Les monoliners sont des compagnies d’assurance spécialisées à l’origine dans ce que l’on appelle le rehaussement des crédits. Le point de départ de cette activité a été la garantie donnée aux obligations émises par les municipalités et autres collectivités locales américaines, qui rendait ces titres éligibles aux fonds monétaires. Le risque était faible, la rémunération aussi, mais l’activité avait connu un réel développement lié à la croissance de l’endettement de ces institutions.

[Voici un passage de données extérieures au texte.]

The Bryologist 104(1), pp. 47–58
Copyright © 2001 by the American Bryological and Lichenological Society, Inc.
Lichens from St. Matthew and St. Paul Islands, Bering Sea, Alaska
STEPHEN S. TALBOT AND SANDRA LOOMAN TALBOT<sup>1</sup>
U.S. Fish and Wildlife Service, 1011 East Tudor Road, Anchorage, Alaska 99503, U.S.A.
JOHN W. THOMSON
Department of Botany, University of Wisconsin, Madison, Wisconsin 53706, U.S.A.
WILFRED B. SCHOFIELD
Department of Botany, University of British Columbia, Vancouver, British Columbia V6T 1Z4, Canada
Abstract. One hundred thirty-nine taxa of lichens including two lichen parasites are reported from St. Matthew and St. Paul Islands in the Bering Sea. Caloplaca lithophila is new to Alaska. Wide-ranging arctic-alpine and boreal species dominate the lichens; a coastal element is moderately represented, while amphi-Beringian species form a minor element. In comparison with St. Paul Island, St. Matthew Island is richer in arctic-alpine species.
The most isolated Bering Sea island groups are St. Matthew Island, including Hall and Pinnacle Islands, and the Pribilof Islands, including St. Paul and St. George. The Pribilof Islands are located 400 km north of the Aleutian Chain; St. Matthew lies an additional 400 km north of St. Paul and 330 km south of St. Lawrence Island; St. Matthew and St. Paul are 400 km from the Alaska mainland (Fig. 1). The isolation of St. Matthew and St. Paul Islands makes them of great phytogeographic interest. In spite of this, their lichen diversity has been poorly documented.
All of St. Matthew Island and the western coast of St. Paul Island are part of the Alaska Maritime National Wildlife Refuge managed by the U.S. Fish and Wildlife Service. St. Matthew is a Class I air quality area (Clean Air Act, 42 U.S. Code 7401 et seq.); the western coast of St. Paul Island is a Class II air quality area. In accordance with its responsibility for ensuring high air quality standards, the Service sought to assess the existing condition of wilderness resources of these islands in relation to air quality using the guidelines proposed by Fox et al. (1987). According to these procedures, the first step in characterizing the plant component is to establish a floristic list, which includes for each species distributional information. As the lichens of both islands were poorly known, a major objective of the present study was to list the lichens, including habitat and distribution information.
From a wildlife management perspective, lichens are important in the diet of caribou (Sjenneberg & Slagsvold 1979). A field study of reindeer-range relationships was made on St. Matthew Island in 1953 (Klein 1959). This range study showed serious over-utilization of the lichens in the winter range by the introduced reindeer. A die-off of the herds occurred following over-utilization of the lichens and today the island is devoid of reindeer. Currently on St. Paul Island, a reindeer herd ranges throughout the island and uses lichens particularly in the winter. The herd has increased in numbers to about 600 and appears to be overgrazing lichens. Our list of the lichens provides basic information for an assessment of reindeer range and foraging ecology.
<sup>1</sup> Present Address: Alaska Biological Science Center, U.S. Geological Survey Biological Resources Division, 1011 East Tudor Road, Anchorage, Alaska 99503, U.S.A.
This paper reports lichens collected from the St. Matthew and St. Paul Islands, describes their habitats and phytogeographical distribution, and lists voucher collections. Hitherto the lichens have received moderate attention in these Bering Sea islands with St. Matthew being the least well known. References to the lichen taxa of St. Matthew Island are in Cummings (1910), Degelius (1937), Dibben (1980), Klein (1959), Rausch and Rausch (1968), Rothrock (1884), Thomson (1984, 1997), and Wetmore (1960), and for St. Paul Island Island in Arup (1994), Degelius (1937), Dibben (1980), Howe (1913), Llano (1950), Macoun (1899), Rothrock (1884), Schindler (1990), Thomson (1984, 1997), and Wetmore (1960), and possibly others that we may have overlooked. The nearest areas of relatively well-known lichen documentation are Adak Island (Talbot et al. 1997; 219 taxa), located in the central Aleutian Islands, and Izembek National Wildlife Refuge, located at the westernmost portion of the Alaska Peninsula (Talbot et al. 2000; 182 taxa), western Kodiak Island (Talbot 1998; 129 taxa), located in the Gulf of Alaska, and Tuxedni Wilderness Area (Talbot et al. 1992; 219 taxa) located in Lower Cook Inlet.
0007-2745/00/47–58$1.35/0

Les monoliners se sont ensuite intéressées, dans une logique somme toute assez naturelle de diversification, au marché des garanties données aux banques pour les tranches super senior de leurs CDO (Collateralized Debts Obligations), ces obligations structurées adossées à des crédits bancaires et pour lesquelles la plus grande part du risque devait être théoriquement supportée par les souscripteurs des tranches equity et « mezzanine ». Le risque était donc supposé faible.
La défaillance des monoliners a eu deux causes principales : une trop grande concentration du risque et une sous-évaluation de celui-ci. Ce dernier phénomène n’est évidemment pas propre aux monoliners, puisque la plupart des acteurs du marché ont commis cette même erreur. Mais pour eux, elle a eu un impact considérable puisque la rentabilité dégagée par les bonds municipaux n’était, en aucune façon, en mesure de combler les pertes sur les garanties données sur les produits structurés de crédit.